6. Start planning for richer, more trusted channels (like RCS)
As we outlined in our iOS 26 update, the future of mobile messaging is moving toward rich, verified, interactive formats like RCS.
Benefits include:
- Branded sender with logo and name
- Rich layouts that feel more like mini landing pages
- Additional signals of authenticity that spam filters can use
RCS won’t replace SMS overnight, but it’s worth:
- Identifying high-impact use cases (product drops, promos, back-in-stock)
- Talking with your CSM about RCS beta access and roadmap
- Designing campaigns that can work in both SMS and rich formats
Can you ever know exactly how many messages were suppressed?
Short answer: no, and that’s true for every provider in the market.
This is because carriers only know whether a message was delivered to the device. Device filters and security apps don’t report back when they hide or move a message.
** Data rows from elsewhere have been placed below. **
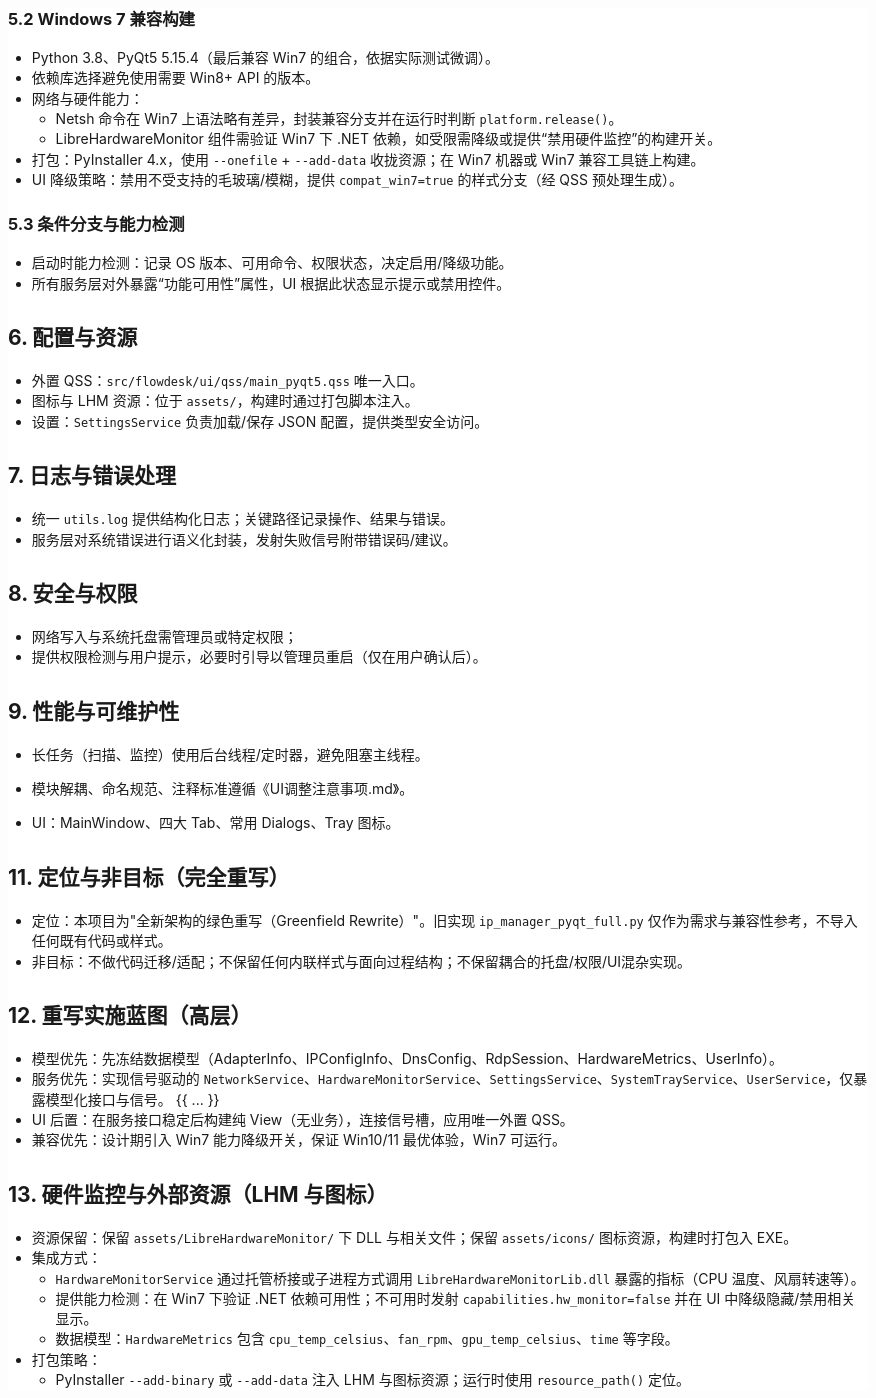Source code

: ### 5.2 Windows 7 兼容构建
- Python 3.8、PyQt5 5.15.4（最后兼容 Win7 的组合，依据实际测试微调）。
- 依赖库选择避免使用需要 Win8+ API 的版本。
- 网络与硬件能力：
  - Netsh 命令在 Win7 上语法略有差异，封装兼容分支并在运行时判断 `platform.release()`。
  - LibreHardwareMonitor 组件需验证 Win7 下 .NET 依赖，如受限需降级或提供“禁用硬件监控”的构建开关。
- 打包：PyInstaller 4.x，使用 `--onefile` + `--add-data` 收拢资源；在 Win7 机器或 Win7 兼容工具链上构建。
- UI 降级策略：禁用不受支持的毛玻璃/模糊，提供 `compat_win7=true` 的样式分支（经 QSS 预处理生成）。

### 5.3 条件分支与能力检测
- 启动时能力检测：记录 OS 版本、可用命令、权限状态，决定启用/降级功能。
- 所有服务层对外暴露“功能可用性”属性，UI 根据此状态显示提示或禁用控件。

## 6. 配置与资源
- 外置 QSS：`src/flowdesk/ui/qss/main_pyqt5.qss` 唯一入口。
- 图标与 LHM 资源：位于 `assets/`，构建时通过打包脚本注入。
- 设置：`SettingsService` 负责加载/保存 JSON 配置，提供类型安全访问。

## 7. 日志与错误处理
- 统一 `utils.log` 提供结构化日志；关键路径记录操作、结果与错误。
- 服务层对系统错误进行语义化封装，发射失败信号附带错误码/建议。

## 8. 安全与权限
- 网络写入与系统托盘需管理员或特定权限；
- 提供权限检测与用户提示，必要时引导以管理员重启（仅在用户确认后）。

## 9. 性能与可维护性
- 长任务（扫描、监控）使用后台线程/定时器，避免阻塞主线程。
- 模块解耦、命名规范、注释标准遵循《UI调整注意事项.md》。

- UI：MainWindow、四大 Tab、常用 Dialogs、Tray 图标。

## 11. 定位与非目标（完全重写）
- 定位：本项目为"全新架构的绿色重写（Greenfield Rewrite）"。旧实现 `ip_manager_pyqt_full.py` 仅作为需求与兼容性参考，不导入任何既有代码或样式。
- 非目标：不做代码迁移/适配；不保留任何内联样式与面向过程结构；不保留耦合的托盘/权限/UI混杂实现。

## 12. 重写实施蓝图（高层）
- 模型优先：先冻结数据模型（AdapterInfo、IPConfigInfo、DnsConfig、RdpSession、HardwareMetrics、UserInfo）。
- 服务优先：实现信号驱动的 `NetworkService`、`HardwareMonitorService`、`SettingsService`、`SystemTrayService`、`UserService`，仅暴露模型化接口与信号。
{{ ... }}
- UI 后置：在服务接口稳定后构建纯 View（无业务），连接信号槽，应用唯一外置 QSS。
- 兼容优先：设计期引入 Win7 能力降级开关，保证 Win10/11 最优体验，Win7 可运行。

## 13. 硬件监控与外部资源（LHM 与图标）
- 资源保留：保留 `assets/LibreHardwareMonitor/` 下 DLL 与相关文件；保留 `assets/icons/` 图标资源，构建时打包入 EXE。
- 集成方式：
  - `HardwareMonitorService` 通过托管桥接或子进程方式调用 `LibreHardwareMonitorLib.dll` 暴露的指标（CPU 温度、风扇转速等）。
  - 提供能力检测：在 Win7 下验证 .NET 依赖可用性；不可用时发射 `capabilities.hw_monitor=false` 并在 UI 中降级隐藏/禁用相关显示。
  - 数据模型：`HardwareMetrics` 包含 `cpu_temp_celsius`、`fan_rpm`、`gpu_temp_celsius`、`time` 等字段。
- 打包策略：
  - PyInstaller `--add-binary` 或 `--add-data` 注入 LHM 与图标资源；运行时使用 `resource_path()` 定位。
That suppression happens locally, on the phone, after delivery is confirmed.
What you can know:
- How many messages your carriers accepted and delivered.
- How many human recipients clicked and converted.
- How different segments (and test panels) behave with different content.
That’s why the following are now core parts of a modern SMS strategy:
- Testing with a known panel
- Segmenting based on behavior and bot activity
- Iterating on copy and structure
Turning bot clicks and filters into a competitive advantage
Silent suppression and bot clicks can feel scary, especially in peak season. But they’re also a forcing function.
They push brands to:
- Write clearer, more intentional SMS copy.
- Treat subscribers like people, not just phone numbers.
- Integrate SMS into a broader, trust-based, omnichannel experience.
At Klaviyo, we’re working closely with carriers and partners to keep you informed as filters evolve. We’re also investing in richer messaging channels like RCS and surfacing the right data so you can see enough to make good decisions, even when phones don’t tell us the full story.
If you’re seeing confusing gaps, “delivered” but not seen, or strange click patterns, talk to your CSM or our support team. We can help you:
- Audit your recent sends.
- Identify likely suppression patterns.
- Design test flows and segments to improve inbox placement.
The rules of SMS are changing. Brands that adapt early, by blending smart copy, thoughtful testing, and rich messaging, will be the ones that keep their messages where they belong: in front of their customers.